I was watching a speech one night when Scott came over for a meal I’d made. “What’s this?” he said. I told him the whole story. “What are you waiting for?” he said. I didn’t need to hear any more.

The next day, I called Cindy. “I’d like to give that Black Panther part a try,” I said. When the script came over, I reviewed my lines. There weren’t that many. But the character was in a key scene where the lead actor faces a ritual wrestling match to prove himself worthy of being king.
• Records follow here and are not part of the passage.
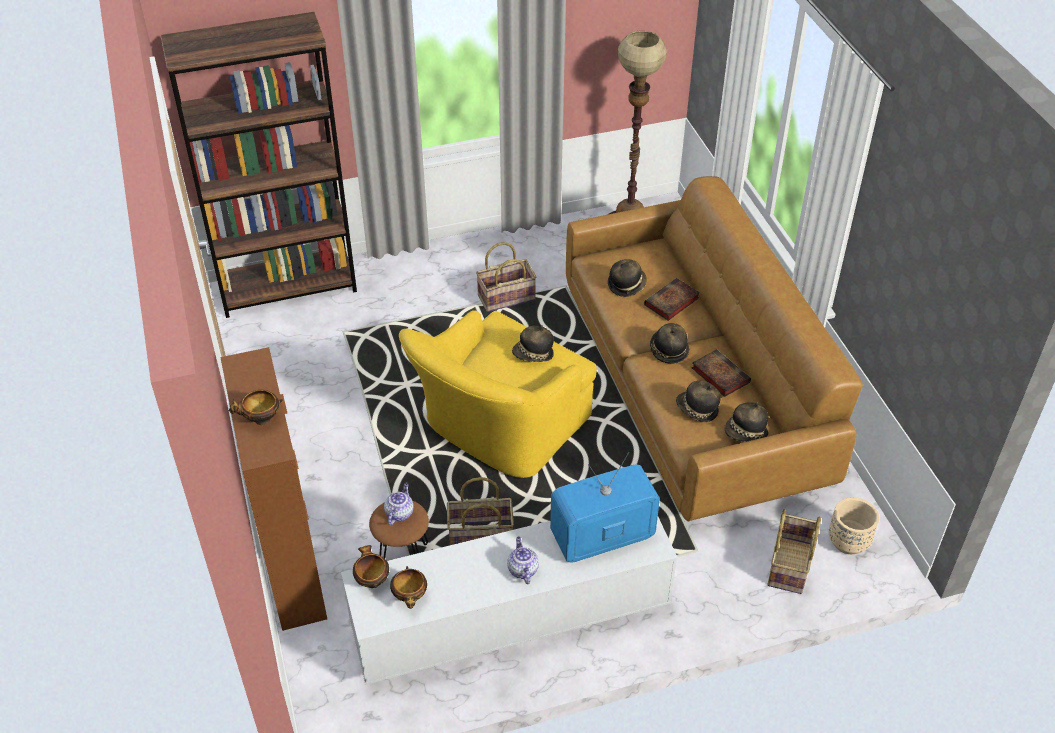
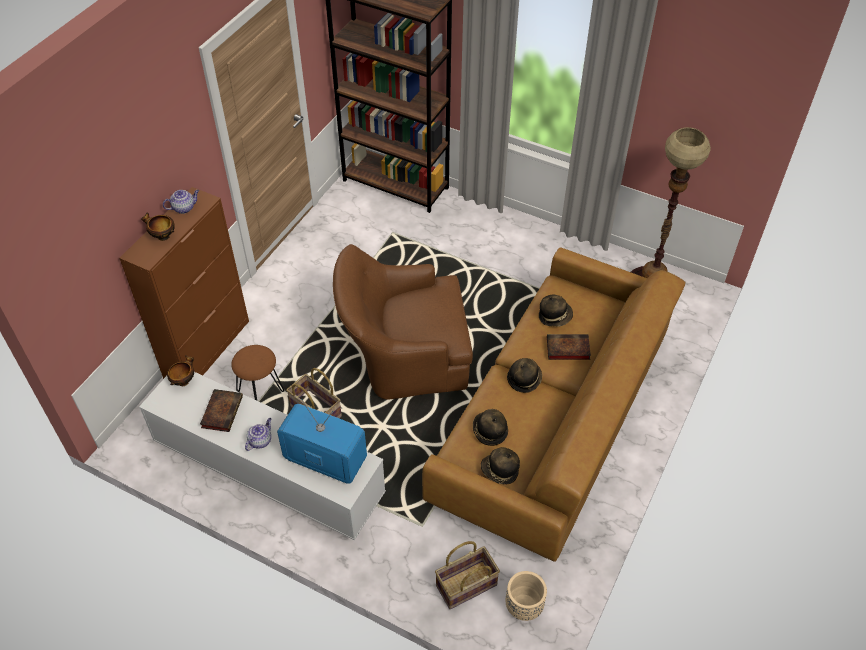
camera: 45 degrees right, 5 degrees up
teapot [384,483,414,525] -> teapot moved to [163,190,199,214]
bowl [390,566,427,609] -> none
yellow armchair [399,310,596,478] -> brown armchair [333,244,473,400]
basket [476,242,537,312] -> none
hat [512,325,554,362] -> none
book [692,349,751,397] -> book moved to [200,389,243,432]

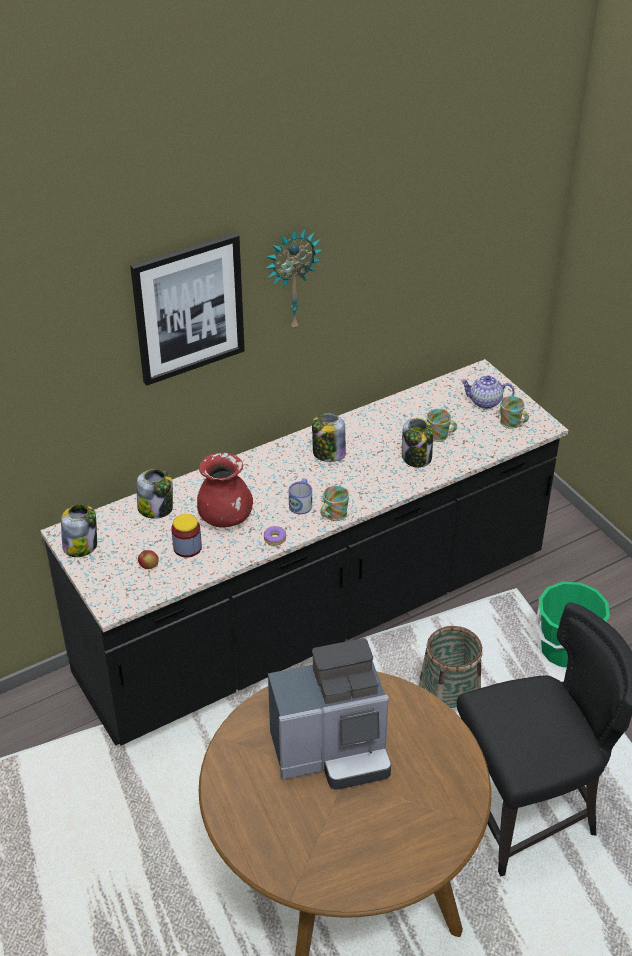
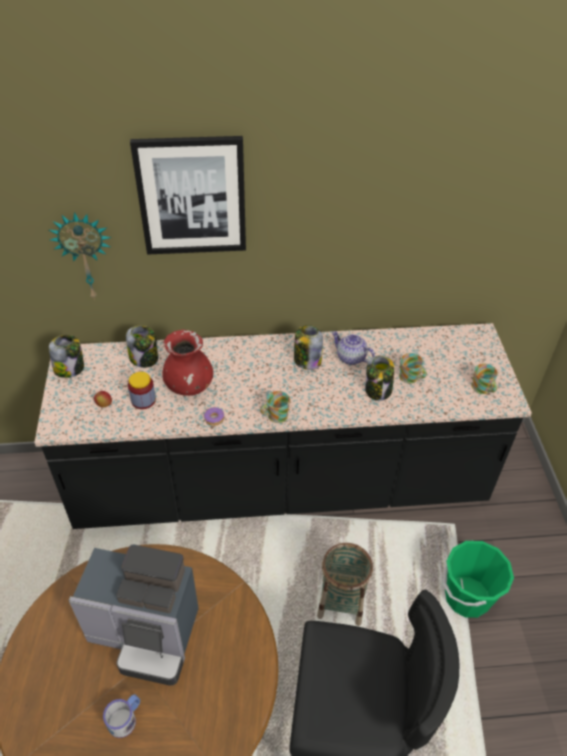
camera: 25 degrees right, 5 degrees up
wall clock [265,228,323,330] -> wall clock moved to [49,212,111,300]
mug [289,478,312,514] -> mug moved to [103,694,140,738]
teapot [460,375,515,409] -> teapot moved to [332,331,375,365]

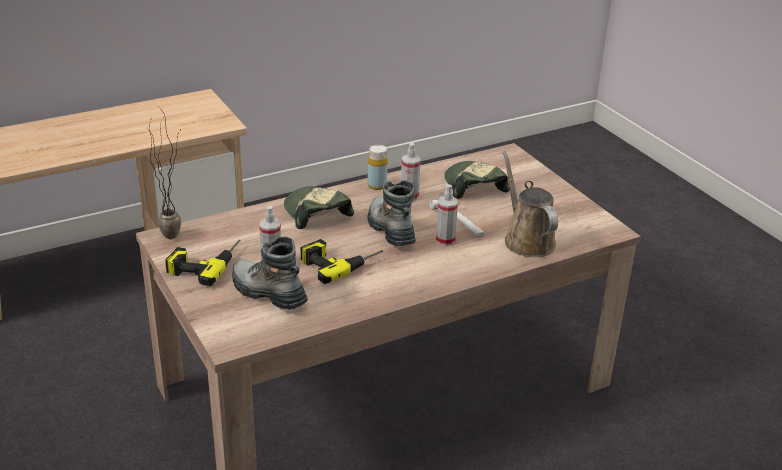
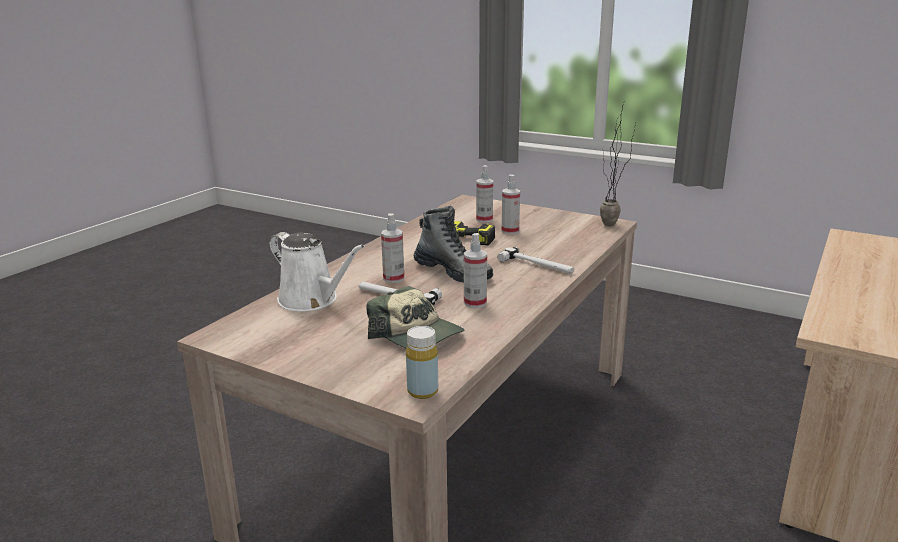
camera: 150 degrees right, 10 degrees down
power drill [165,239,240,286] -> none
boot [232,237,308,310] -> spray bottle [476,165,493,223]
cap [284,186,354,229] -> hammer [497,247,574,274]
yellow bottle [367,145,388,190] -> yellow bottle moved to [406,326,438,399]
brown watering can [503,151,558,257] -> white watering can [269,232,365,311]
And in a palace scene where the elder offers words of wisdom: “We’ve protected our borders for thousands of years, and now it’s your turn to lead. We don’t need a warrior. We need a king.”

I repeated the lines over and over. When I thought I had it down pretty well, I asked Scott if he could tape me doing it. He had a home studio, and I thought I nailed it on my first take. “Let’s do it again,” Scott said. Lordy. He made me do those lines 10 times. He narrowed it to two, then picked one. An hour after Cindy sent off the tape, the casting director was on the phone with her. “Who is this old woman?” they said. “We want her.”

I called Niles first thing. “I got the part!” I said. “And I want to thank you for what you said. I didn’t like it much at the time, but Lord knows I needed to hear it.”

“Grandma, I knew you could do it!” Niles said. That gave me goose bumps. He wasn’t the only one who’d believed in me. God had been opening doors for me my whole life, preparing for the role I was born to play.

Black Panther went on to become one of the biggest movies in worldwide ticket sales ever. It still seems as if I dreamed the whole thing. And to think I got to rub shoulders with actual movie stars like Angela Bassett, Forest Whitaker and Chadwick Boseman. Now when my agent calls, I listen. Even at 90, you never know what role God has in store for you.